Optó por dejarles. Que hicieran lo que estuvieran haciendo. Ya arreglarían cuentas después. Fue en busca de Petra con el cuchillo en mano. Al llegar, giró el pomo con cautela. Abrió aún más despacio y aguardó un poco hasta el momento en que su mirar lograra acostumbrarse a la oscuridad. Paulatinamente, pudo discernir el subir y bajar de su pecho mientras respiraba. Fue acercándose hasta alcanzar la altura de la cabecera. Entonces, le recolocó suavemente el pelo de la frente haciendo que tuviera la forma que deseaba. Ni se inmutó. "Cerda", le susurró al oído después de agacharse. Sólo emitió un leve gemido. Fue como si le hubiera sorprendido, pero acto seguido se relajó. Fue en ese momento en el que Mafalda levantó el brazo y, tras bajarlo, le asestó la primera puñalada en el estómago. A esta le siguieron otras dos mientras la joven gritaba de dolor. "¡Cállate, puta!", soltó a viva voz. La siguiente iría dirigida a su garganta. Tras retirar el cuchillo le provocó un corte de lado a lado hundiendo la mitad del filo.

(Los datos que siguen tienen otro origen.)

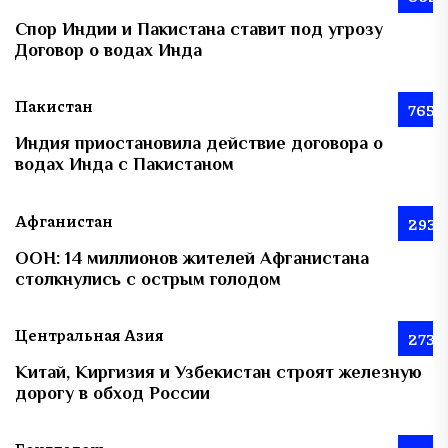
Спор Индии и Пакистана ставит под угрозу
Договор о водах Инда
Пакистан
765
Индия приостановила действие договора о
водах Инда с Пакистаном
Афганистан
293
ООН: 14 миллионов жителей Афганистана
столкнулись с острым голодом
Центральная Азия
273
Китай, Киргизия и Узбекистан строят железную
дорогу в обход России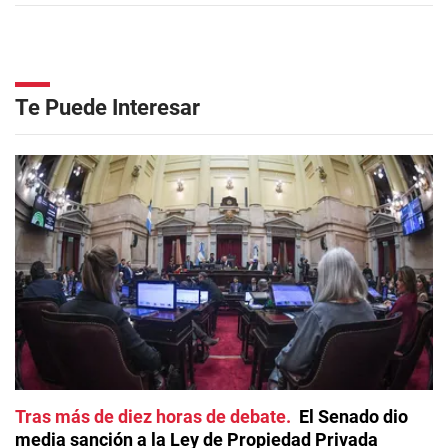
Te Puede Interesar
Tras más de diez horas de debate
El Senado dio
media sanción a la Ley de Propiedad Privada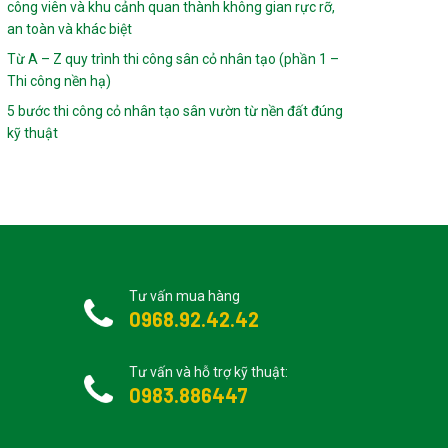
công viên và khu cảnh quan thành không gian rực rỡ,
an toàn và khác biệt
Từ A – Z quy trình thi công sân cỏ nhân tạo (phần 1 –
Thi công nền hạ)
5 bước thi công cỏ nhân tạo sân vườn từ nền đất đúng
kỹ thuật
Tư vấn mua hàng
0968.92.42.42
Tư vấn và hỗ trợ kỹ thuật:
0983.886447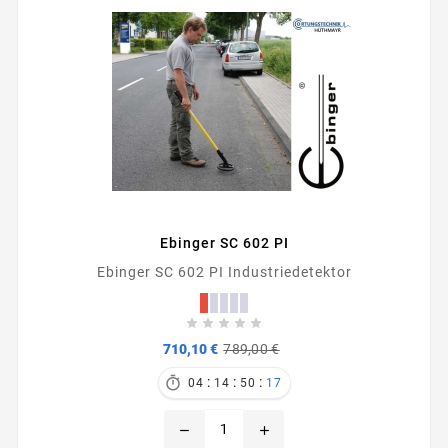
Ebinger SC 602 PI
Ebinger SC 602 PI Industriedetektor





Verkaufspreis
Preis
710,10 €
789,00 €
:
:
:

04
14
50
17
remove
add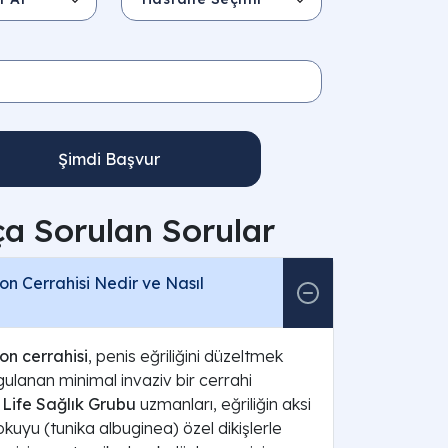
Şimdi Başvur
ça Sorulan Sorular
yon Cerrahisi Nedir ve Nasıl
on cerrahisi
, penis eğriliğini düzeltmek
ulanan minimal invaziv bir cerrahi
 Life Sağlık Grubu
uzmanları, eğriliğin aksi
kuyu (tunika albuginea) özel dikişlerle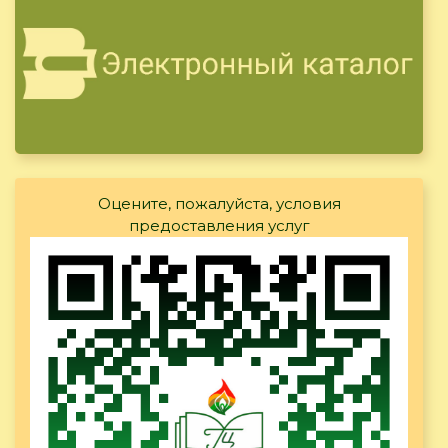
Оцените, пожалуйста, условия
предоставления услуг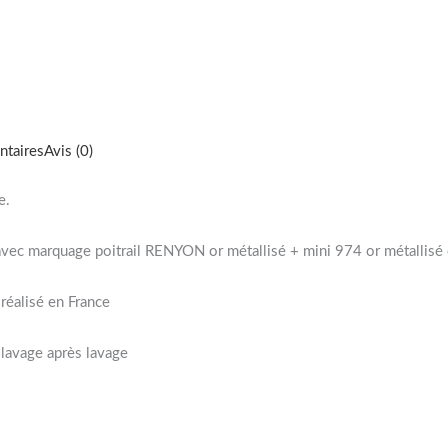
ntaires
Avis (0)
e.
 avec marquage poitrail RENYON or métallisé + mini 974 or métallisé 
réalisé en France
 lavage après lavage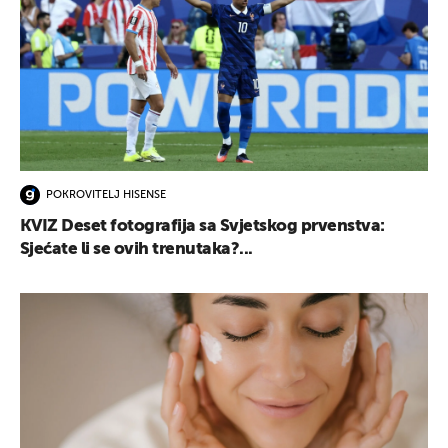
POKROVITELJ HISENSE
KVIZ Deset fotografija sa Svjetskog prvenstva:
Sjećate li se ovih trenutaka?...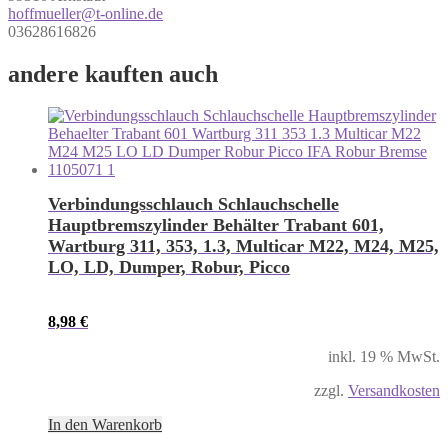
hoffmueller@t-online.de
03628616826
andere kauften auch
Verbindungsschlauch Schlauchschelle
Hauptbremszylinder Behälter Trabant 601,
Wartburg 311, 353, 1.3, Multicar M22, M24, M25,
LO, LD, Dumper, Robur, Picco
8,98
€
inkl. 19 % MwSt.
zzgl.
Versandkosten
In den Warenkorb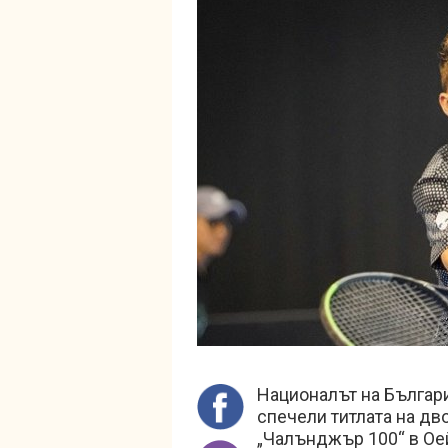
Националът на Българ
спечели титлата на дво
„Чалънджър 100“ в Ое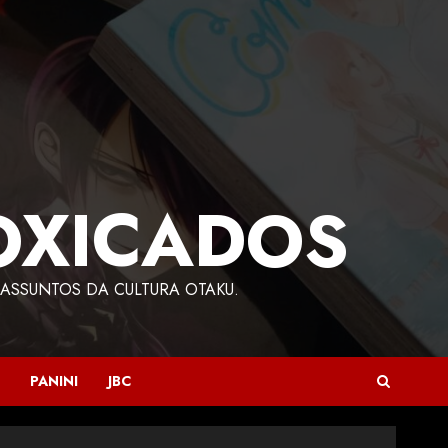
OXICADOS
ASSUNTOS DA CULTURA OTAKU.
PANINI
JBC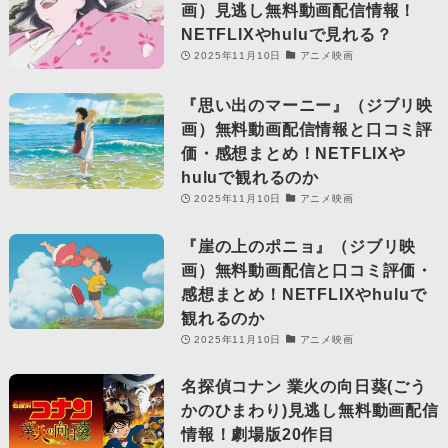
画）見逃し無料動画配信情報！
NETFLIXやhuluで見れる？
2025年11月10日
アニメ映画
『思い出のマーニー』（ジブリ映
画）無料動画配信情報と口コミ評
価・感想まとめ！NETFLIXや
huluで観れるのか
2025年11月10日
アニメ映画
『崖の上のポニョ』（ジブリ映
画）無料動画配信と口コミ評価・
感想まとめ！NETFLIXやhuluで
観れるのか
2025年11月10日
アニメ映画
名探偵コナン 業火の向日葵(ごう
かのひまわり)見逃し無料動画配信
情報！劇場版20作目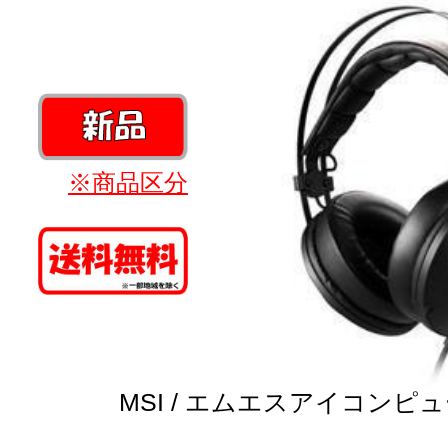
※商品区分
MSI / エムエスアイコンピ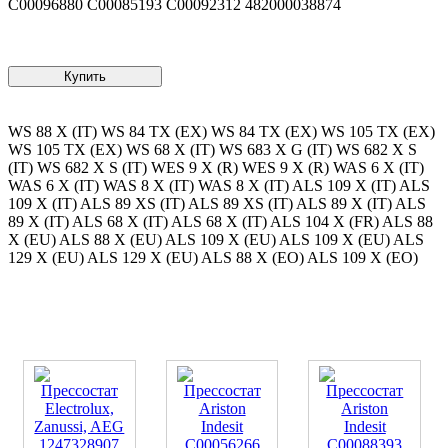
C00096880 C00085193 C00092312 482000038874
Купить
WS 88 X (IT) WS 84 TX (EX) WS 84 TX (EX) WS 105 TX (EX)
WS 105 TX (EX) WS 68 X (IT) WS 683 X G (IT) WS 682 X S
(IT) WS 682 X S (IT) WES 9 X (R) WES 9 X (R) WAS 6 X (IT)
WAS 6 X (IT) WAS 8 X (IT) WAS 8 X (IT) ALS 109 X (IT) ALS
109 X (IT) ALS 89 XS (IT) ALS 89 XS (IT) ALS 89 X (IT) ALS
89 X (IT) ALS 68 X (IT) ALS 68 X (IT) ALS 104 X (FR) ALS 88
X (EU) ALS 88 X (EU) ALS 109 X (EU) ALS 109 X (EU) ALS
129 X (EU) ALS 129 X (EU) ALS 88 X (EO) ALS 109 X (EO)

Entonces, recibió tal golpe que fue a parar a la otra esquina de la habitación. "¡¿Qué has hecho? ¿Qué has hecho?!", escuchó. Era el padre. La desgarrada voz se mezclaba con los gritos de su madre y los lloros de Guille suplicando ayuda. La cama estaba completamente manchada de sangre y Petra, tratando de respirar, yacía con la mirada perdida sin comprender qué había pasado. "¡Llama a una ambulancia¡ ¡Joder! ¡Llama a una ambulancia!". La mujer no reaccionaba ante los reclamos de su marido. "¡Ven aquí! !Hay que tratar de parar la herida!". Tras decir esto, agarró a la niña y fue arrastrándola por todo el pasillo. Allí había un armario empotrado. La metió en él y cerró con llave. Pudo oír que llamaba por teléfono. "¿Oiga? ¿112? ¡Manden una ambulancia! ¡Rápido!!". Mafalda, satisfecha por lo sucedido (y con una sonrisa de oreja a oreja), empezó a disfrutar de la oscuridad del rincón como nunca antes lo había hecho. Estaba en paz. Estaba tranquila. Había encontrado la felicidad.